Jelang Derbi Jawa Timur 28 April, Duel Arema FC vs Persebaya Tidak Lagi Mencekam

Arema FC
KESEPAKATAN: Penandatanganan nota kesepahaman yang memuat enam poin komitmen bersama antara suporter Arema FC, suporter Persebaya, dan pihak lainnya. Foto: AREMAFC
0 Komentar

PERTANDINGAN derbi Jawa Timur antara Arema FC dan Persebaya Surabaya yang selama ini identik dengan tensi tinggi dan rivalitas sengit, kini membawa nuansa berbeda. Menjelang laga di Stadion Kanjuruhan pada 28 April 2026 nanti, semangat perdamaian justru digaungkan dari Malang Raya.

Semua berlumpul satu tempat. Pemerintah, dua suporter Arema FC dan Persebaya. Atmosfer penuh kebersamaan terasa dalam kegiatan konsolidasi bertajuk Arema One Blood yang digelar di Pendopo Panji Kantor Pemkab Malang, Kepanjen, akhir pekan lalu. Ribuan Aremania hadir bersama panitia Arema FC untuk menyatukan komitmen menciptakan sepak bola yang aman dan damai.

Kegiatan ini juga dihadiri oleh unsur Forum Komunikasi Pimpinan Daerah (Forkopimda) Malang Raya, perwakilan komunitas suporter, hingga koordinator lapangan dari berbagai wilayah seperti Malang Raya, Blitar, dan Pasuruan. Kehadiran aparat kepolisian turut menunjukkan keseriusan semua pihak dalam menjaga keamanan pertandingan.

Baca Juga:Prediksi Sporting Lisbon vs Arsenal di Liga Champions: Duel MantanLeeds United Melaju ke Semifinal Piala FA Usai Singkirkan West Ham United, Akhiri Penantian 39 Tahun

General Manager Arema FC, Yusrinal Fitriandi menegaskan bahwa momen ini sangat penting untuk membangun fondasi sepak bola yang sehat dan berkelanjutan. Ia menilai kolaborasi antara klub, pemerintah, dan suporter menjadi kunci utama.

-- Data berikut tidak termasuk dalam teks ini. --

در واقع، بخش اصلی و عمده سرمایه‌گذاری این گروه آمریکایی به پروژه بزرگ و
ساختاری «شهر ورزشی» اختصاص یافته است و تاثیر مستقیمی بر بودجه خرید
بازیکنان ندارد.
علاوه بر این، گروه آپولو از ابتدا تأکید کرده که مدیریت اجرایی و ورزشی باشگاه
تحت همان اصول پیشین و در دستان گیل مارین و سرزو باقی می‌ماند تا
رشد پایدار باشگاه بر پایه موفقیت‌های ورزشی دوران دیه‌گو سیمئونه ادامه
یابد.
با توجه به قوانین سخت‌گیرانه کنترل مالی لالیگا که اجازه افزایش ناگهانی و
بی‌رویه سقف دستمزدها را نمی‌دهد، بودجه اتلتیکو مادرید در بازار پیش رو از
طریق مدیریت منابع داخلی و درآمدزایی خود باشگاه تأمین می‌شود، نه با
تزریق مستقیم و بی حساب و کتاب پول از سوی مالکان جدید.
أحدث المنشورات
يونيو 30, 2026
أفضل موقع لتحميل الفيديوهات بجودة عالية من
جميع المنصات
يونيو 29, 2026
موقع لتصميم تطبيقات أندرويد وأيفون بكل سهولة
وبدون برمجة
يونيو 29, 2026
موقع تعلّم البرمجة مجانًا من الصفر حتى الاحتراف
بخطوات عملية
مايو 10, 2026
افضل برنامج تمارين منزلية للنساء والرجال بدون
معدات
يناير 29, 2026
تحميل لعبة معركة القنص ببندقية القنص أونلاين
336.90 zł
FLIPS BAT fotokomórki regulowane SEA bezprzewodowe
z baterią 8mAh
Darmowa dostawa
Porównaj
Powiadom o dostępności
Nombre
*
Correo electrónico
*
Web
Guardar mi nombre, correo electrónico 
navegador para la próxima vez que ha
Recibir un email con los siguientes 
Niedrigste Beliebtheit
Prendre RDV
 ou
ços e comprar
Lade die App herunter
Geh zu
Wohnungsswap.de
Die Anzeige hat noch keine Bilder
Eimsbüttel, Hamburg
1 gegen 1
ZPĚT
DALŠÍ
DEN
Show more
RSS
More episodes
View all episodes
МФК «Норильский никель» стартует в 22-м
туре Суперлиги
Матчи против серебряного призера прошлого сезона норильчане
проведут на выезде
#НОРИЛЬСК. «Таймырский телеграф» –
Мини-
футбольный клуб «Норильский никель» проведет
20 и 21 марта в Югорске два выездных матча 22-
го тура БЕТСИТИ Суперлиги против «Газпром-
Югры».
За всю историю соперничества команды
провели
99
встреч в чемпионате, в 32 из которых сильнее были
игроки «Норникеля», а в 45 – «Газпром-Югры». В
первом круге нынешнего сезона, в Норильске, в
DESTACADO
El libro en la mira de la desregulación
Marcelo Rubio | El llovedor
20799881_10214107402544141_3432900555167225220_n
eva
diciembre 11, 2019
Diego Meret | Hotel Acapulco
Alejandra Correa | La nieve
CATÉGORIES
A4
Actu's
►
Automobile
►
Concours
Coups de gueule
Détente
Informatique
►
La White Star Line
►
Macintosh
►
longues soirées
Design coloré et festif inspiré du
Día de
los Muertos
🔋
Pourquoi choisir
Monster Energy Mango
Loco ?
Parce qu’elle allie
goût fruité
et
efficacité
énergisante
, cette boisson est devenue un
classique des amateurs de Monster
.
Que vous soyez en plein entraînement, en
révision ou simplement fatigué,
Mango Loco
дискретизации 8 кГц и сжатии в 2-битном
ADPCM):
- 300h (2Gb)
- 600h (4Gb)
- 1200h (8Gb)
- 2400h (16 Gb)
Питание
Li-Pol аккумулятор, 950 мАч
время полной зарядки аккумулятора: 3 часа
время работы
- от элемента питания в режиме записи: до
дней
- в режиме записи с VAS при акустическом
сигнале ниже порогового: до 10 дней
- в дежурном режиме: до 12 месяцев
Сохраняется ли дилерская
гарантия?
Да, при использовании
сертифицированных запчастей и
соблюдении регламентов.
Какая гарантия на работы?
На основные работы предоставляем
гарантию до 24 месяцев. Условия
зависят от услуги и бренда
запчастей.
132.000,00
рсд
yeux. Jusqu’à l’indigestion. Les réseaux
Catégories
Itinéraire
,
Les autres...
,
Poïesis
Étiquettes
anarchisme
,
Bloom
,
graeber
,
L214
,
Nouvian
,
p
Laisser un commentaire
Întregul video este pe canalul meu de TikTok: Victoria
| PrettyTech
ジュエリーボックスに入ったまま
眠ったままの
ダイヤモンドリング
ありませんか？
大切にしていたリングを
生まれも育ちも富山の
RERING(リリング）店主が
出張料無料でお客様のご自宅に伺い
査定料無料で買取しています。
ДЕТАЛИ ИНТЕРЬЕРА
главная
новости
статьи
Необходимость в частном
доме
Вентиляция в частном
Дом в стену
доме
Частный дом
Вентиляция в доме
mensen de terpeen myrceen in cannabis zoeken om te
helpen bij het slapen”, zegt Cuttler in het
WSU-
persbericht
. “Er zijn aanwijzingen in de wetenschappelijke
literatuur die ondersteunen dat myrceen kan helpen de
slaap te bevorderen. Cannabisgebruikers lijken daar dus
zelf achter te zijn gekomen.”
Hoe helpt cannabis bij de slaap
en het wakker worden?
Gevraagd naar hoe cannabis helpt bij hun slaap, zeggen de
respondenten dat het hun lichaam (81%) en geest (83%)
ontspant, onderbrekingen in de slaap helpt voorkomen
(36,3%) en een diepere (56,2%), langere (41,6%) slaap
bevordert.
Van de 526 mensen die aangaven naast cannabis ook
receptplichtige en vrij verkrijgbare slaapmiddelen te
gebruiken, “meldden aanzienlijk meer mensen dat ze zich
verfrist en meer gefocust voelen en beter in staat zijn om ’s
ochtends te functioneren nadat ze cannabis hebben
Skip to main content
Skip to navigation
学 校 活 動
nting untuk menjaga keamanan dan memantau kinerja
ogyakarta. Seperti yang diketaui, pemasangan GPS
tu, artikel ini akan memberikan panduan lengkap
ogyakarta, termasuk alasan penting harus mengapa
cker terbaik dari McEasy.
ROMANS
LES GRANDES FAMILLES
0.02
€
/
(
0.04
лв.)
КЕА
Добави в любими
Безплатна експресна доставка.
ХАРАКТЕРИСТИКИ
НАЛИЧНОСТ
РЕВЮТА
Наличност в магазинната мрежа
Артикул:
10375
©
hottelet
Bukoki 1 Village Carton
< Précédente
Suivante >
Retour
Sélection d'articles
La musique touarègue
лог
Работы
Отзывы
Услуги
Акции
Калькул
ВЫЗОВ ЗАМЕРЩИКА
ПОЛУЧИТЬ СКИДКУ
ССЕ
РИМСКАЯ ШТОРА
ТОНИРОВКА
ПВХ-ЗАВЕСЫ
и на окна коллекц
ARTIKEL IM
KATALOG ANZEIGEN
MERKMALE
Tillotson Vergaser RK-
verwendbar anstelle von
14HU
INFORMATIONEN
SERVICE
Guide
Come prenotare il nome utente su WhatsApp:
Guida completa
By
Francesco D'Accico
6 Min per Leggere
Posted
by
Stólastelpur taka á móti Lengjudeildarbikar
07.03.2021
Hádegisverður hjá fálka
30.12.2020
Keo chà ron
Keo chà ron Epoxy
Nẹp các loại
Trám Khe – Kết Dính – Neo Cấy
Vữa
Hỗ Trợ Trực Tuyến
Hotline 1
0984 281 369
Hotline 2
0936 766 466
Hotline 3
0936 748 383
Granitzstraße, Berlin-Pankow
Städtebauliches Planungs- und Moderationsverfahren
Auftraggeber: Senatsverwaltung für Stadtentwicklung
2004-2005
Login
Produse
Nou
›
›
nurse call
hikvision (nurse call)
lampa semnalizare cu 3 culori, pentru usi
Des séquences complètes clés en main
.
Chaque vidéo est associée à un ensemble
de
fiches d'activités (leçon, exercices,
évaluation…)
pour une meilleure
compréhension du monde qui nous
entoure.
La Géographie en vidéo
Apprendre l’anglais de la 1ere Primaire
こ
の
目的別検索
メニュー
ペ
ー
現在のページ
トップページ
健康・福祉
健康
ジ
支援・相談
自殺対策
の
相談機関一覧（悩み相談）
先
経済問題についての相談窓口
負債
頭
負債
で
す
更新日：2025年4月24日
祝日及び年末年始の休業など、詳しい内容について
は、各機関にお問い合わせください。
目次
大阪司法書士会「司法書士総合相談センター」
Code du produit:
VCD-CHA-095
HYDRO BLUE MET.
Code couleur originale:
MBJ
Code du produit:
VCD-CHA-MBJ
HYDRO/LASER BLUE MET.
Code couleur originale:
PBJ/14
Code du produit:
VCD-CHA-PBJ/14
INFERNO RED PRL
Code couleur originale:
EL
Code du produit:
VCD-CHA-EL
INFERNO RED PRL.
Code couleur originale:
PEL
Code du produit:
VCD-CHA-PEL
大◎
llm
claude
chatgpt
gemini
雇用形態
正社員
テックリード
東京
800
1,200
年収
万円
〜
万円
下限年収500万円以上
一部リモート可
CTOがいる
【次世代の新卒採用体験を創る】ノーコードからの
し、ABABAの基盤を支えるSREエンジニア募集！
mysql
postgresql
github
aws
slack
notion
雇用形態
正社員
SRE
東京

“Sepak bola bukan hanya milik klub, melainkan milik bersama. Sinergi antara pemerintah daerah, klub, dan suporter adalah hal yang tidak bisa ditawar. Kami ingin sepak bola menjadi alat pemersatu,” ujarnya.

Ia juga menekankan bahwa Aremania memiliki peran besar dalam menjaga keberlangsungan klub. Konsolidasi ini disebut bukan sekadar agenda biasa, tetapi langkah nyata untuk mempererat persaudaraan.

“Arema bukan hanya soal hasil pertandingan, tetapi juga tentang menjaga nilai persaudaraan dan kehormatan sepak bola Malang Raya,” tambahnya.

Dukungan pemerintah dinilai sangat penting dalam mendorong prestasi klub, mulai dari regulasi, pembangunan infrastruktur, hingga pembinaan pemain usia muda.

Momen haru terjadi ketika legenda Arema, Ovan Tobing, memberikan pesan penuh makna. Ia mengajak Aremania untuk menunjukkan kedewasaan dalam mendukung tim.

“Kita harus membuktikan bahwa kita bisa berubah. Bukan hanya soal pertandingan, tapi bagaimana kita menjamin keamanan dan kenyamanan tim tamu sejak datang hingga pulang,” ungkapnya.